#### EXERCISE A
Duplicate every line of the records that come after the oil spill passage without any change, and leave the pictures out of your answer.

Overall, containment and recovery operations at sea
require extensive logistical support. In rough seas, a large spill of low
viscosity oil such as a light or medium crude oil can be scattered over many
square kilometers within just a few hours. Oil recovery systems typically
have a swath width of only a few meters and move at slow speeds (1 knot)
while recovering oil. Thus, even if response personnel can be operational
within a few hours, it will not be feasible for them to encounter more than
a fraction of a widely dispersed slick. This is the main reason why
containment and recovery at sea rarely results in the removal of more than a
relatively small proportion of a large spill, at best only 10 - 15% of the
spilled oil and often considerably less.
Sorbents
are insoluble materials or mixtures of
materials used to recover liquids through the mechanism of absorption, or
adsorption, or both. Absorbents are materials that pick up and retain liquid
distributed throughout its molecular structure causing the solid to swell in
volume by 50 percent or more. Adsorbents are insoluble materials that become
coated by oil on the surface, including associated pores and capillaries,
without the solid swelling by more than 50 percent. To be useful in
combating oil spills, sorbents need to be both oleophilic (oil-attracting)
and hydrophobic (water-repellent). Although they may be used as the sole
cleanup method in small spills, sorbents are most often used to remove final
traces of oil, or in areas that cannot be reached by skimmers. Sorbent
materials used to recover oil must be disposed of in accordance with
approved local, state, and federal regulations. Any oil that is removed from
sorbent materials must also be properly disposed of or recycled. Sorbents
can be divided into three basic categories: natural organic, natural
inorganic, and synthetic.
Natural organic sorbents
include peat moss, straw, hay, sawdust, ground corncobs, feathers, and other
readily available carbon-based products. Organic sorbents can adsorb between
3 and 15 times their weight in oil, but there are disadvantages to their
use. Some organic sorbents tend to adsorb water as well as oil, causing the
sorbents to sink. Many organic sorbents are loose particles such as sawdust,
and are difficult to collect after they are spread on the water. These
problems can be counterbalanced by adding flotation devices, such as empty
drums attached to sorbent bales of hay to keep them afloat, and wrapping
loose particles in mesh to aid in collection.
Natural inorganic sorbents
consist of materials like clay, perlite, vermiculite, glass wool, sand, or
volcanic ash. They can adsorb from 4 to 20 times their weight in oil.
Inorganic sorbents, like organic sorbents, are inexpensive and readily
available in large quantities. These types of sorbents are not used on the
water’s surface.

#### EXERCISE B
Finish out the oil spill passage above, picking up after its last sentence.

#### AVAILABLE DATA
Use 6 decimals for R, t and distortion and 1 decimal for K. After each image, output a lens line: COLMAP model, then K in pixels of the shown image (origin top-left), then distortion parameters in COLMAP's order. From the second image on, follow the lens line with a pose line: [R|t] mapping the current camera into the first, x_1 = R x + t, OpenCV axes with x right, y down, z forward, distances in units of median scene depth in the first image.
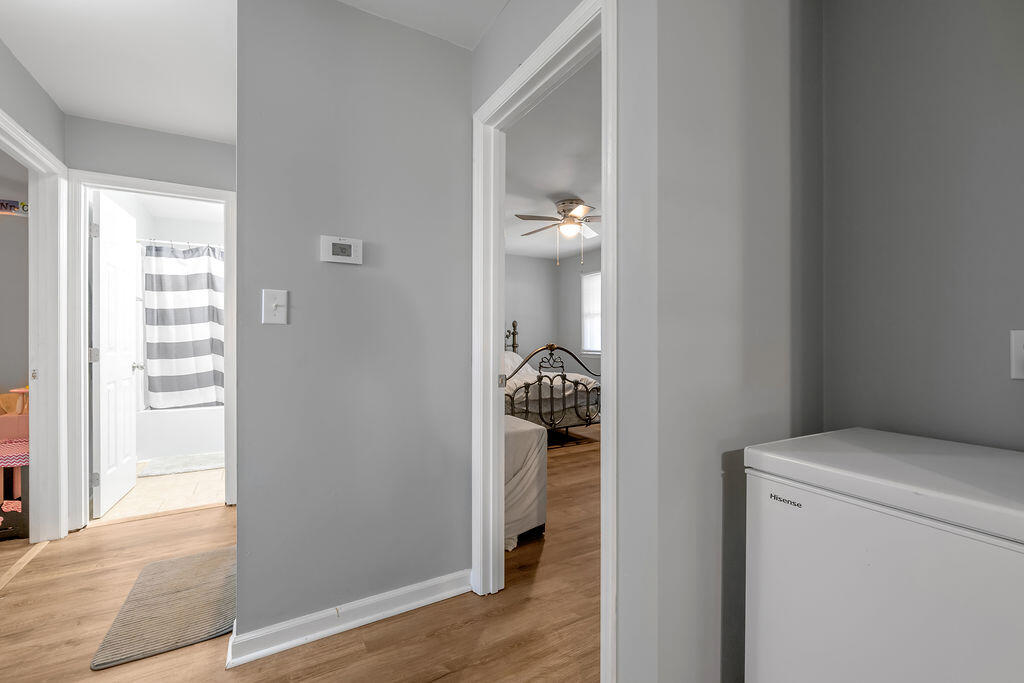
lens RADIAL K [[438.7, 0, 512.0], [0, 438.7, 341.5], [0, 0, 1]] dist [-0.001750, -0.000107]
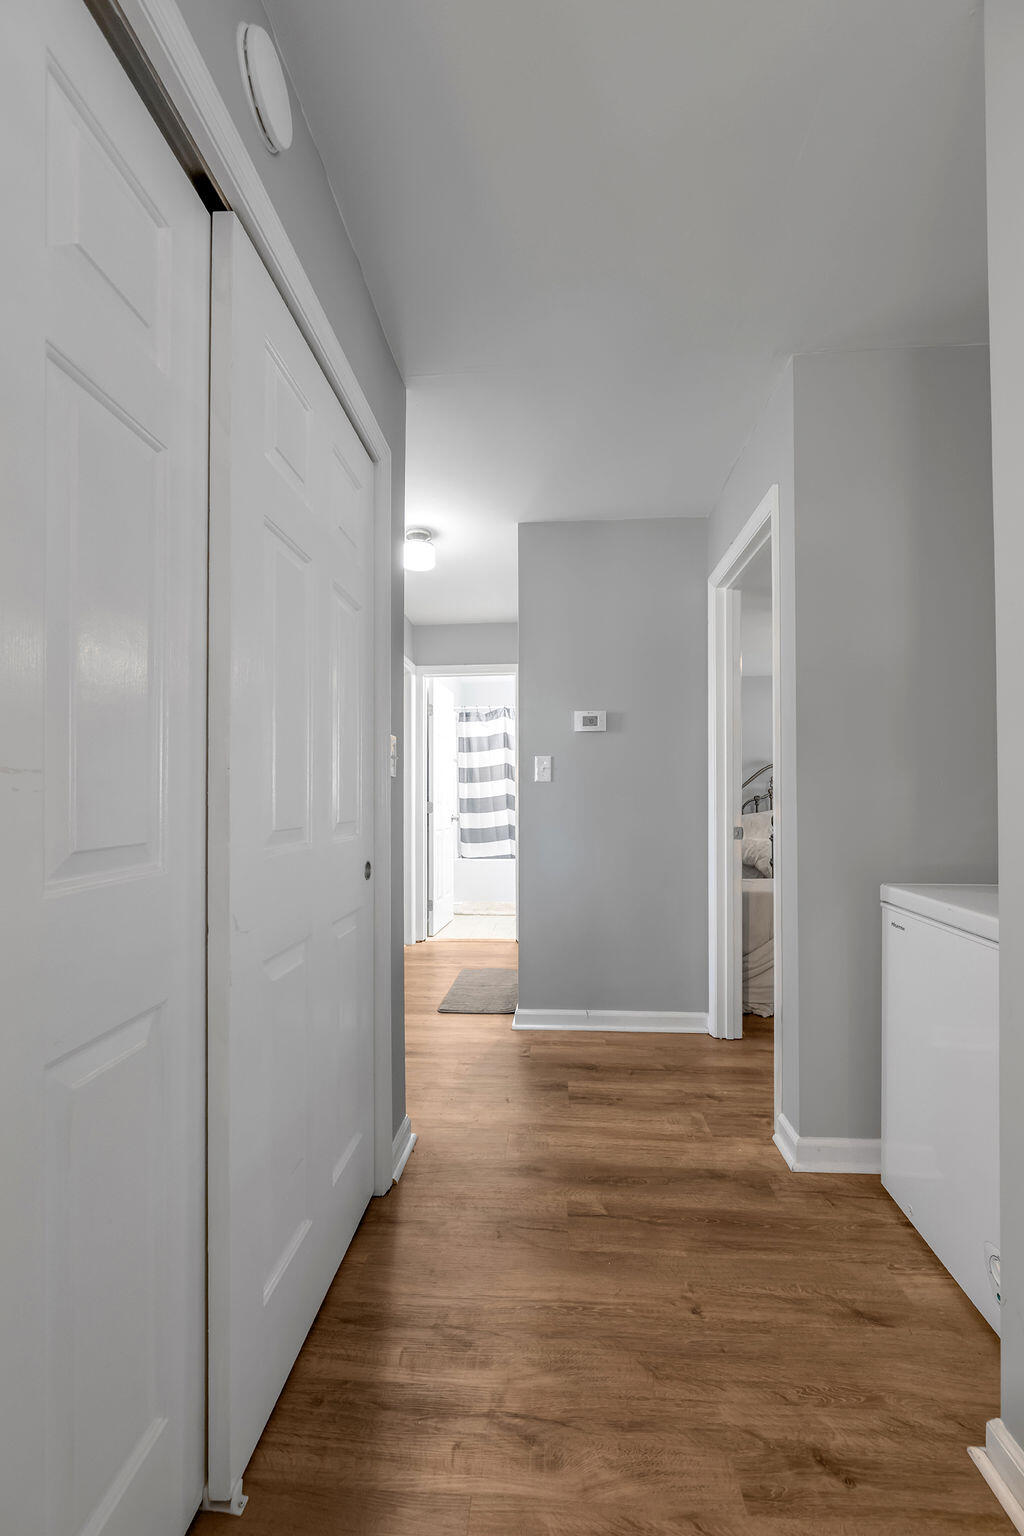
lens RADIAL K [[612.5, 0, 512.0], [0, 612.5, 768.0], [0, 0, 1]] dist [-0.000232, 0.000006]
pose [[0.826266, -0.029581, -0.562502, 0.251315], [0.001747, 0.998750, -0.049955, 0.005676], [0.563277, 0.040294, 0.825285, -0.343769]]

#### EXPECTED OUTPUT A
Use 6 decimals for R, t and distortion and 1 decimal for K. After each image, output a lens line: COLMAP model, then K in pixels of the shown image (origin top-left), then distortion parameters in COLMAP's order. From the second image on, follow the lens line with a pose line: [R|t] mapping the current camera into the first, x_1 = R x + t, OpenCV axes with x right, y down, z forward, distances in units of median scene depth in the first image.
lens RADIAL K [[438.7, 0, 512.0], [0, 438.7, 341.5], [0, 0, 1]] dist [-0.001750, -0.000107]
lens RADIAL K [[612.5, 0, 512.0], [0, 612.5, 768.0], [0, 0, 1]] dist [-0.000232, 0.000006]
pose [[0.826266, -0.029581, -0.562502, 0.251315], [0.001747, 0.998750, -0.049955, 0.005676], [0.563277, 0.040294, 0.825285, -0.343769]]

#### EXPECTED OUTPUT B
Synthetic sorbents
include man-made materials that are similar to plastics, such as
polyurethane, polyethylene, and polypropylene designed to adsorb liquids
onto their surfaces like a sponge. Other synthetic sorbents include
cross-linked polymers and rubber materials, which absorb liquids into their
solid structure, causing the sorbent material to swell. Most synthetic
sorbents can absorb up 70 times their own weight in oil.
Desired Outcomes
- Improve the
operational capability of existing spill response equipment to respond to
oil spills in the marine environment.
- Expand the
capability of existing spill response equipment to enable oil recovery in
cold water/broken ice conditions.
- Develop
capabilities to deflect or redirect oil in a broken ice field. Separate
oil and ice on the waters surface to increase encounter rates for possible
mechanical recovery or in situ burning in firebooms.
- Improve the
capabilities to process and transfer viscous oil and oil/water emulsions
and integrate all processing phases (collection, pumping, storage and
offloading).
Tactical Plan (2005-2010)
- Continue
technology assessments of prototype and commercially available offshore
and fast-water booms and skimming devices, oil water separation and
emulsion-breaking systems, and modular, easily transported temporary
storage devices required to respond to open water oil spills.
- Test and
evaluate equipment and technologies required to respond to oil spills in
cold water/broken ice conditions. Increase the encounter rates for
mechanical response in broken ice.
- Extend
recent work on viscous oil pumping to understand the effects pieces of ice
contained in the oil. The impact of slush ice and small ice pieces on the
ability to pump recovered cold oil, oil-water emulsions and oily waste is
a continuing problem.
- Test and
evaluate new and innovative technologies that will facilitate the
separation of oil, ice and water when recovering spilled oil in cold water
and broken ice conditions.
- Test and
evaluate oil spill containment systems capable of operating in high
current environments.
- Test and
evaluate equipment and technologies required to handle and treat oily
liquid and oily solid waste collected during response operations.
- Test and
evaluate the performance of sorbent materials.
- Take
advantage of planned full-scale field trials to validate and prove
response technologies and strategies developed in laboratory and meso-scale
experiments and to develop operational guidelines for particular response
technologies.
For more information on Mechanical Containment and
Recovery Projects, contact
Joseph Mullin
at 703-787-1556 or via email.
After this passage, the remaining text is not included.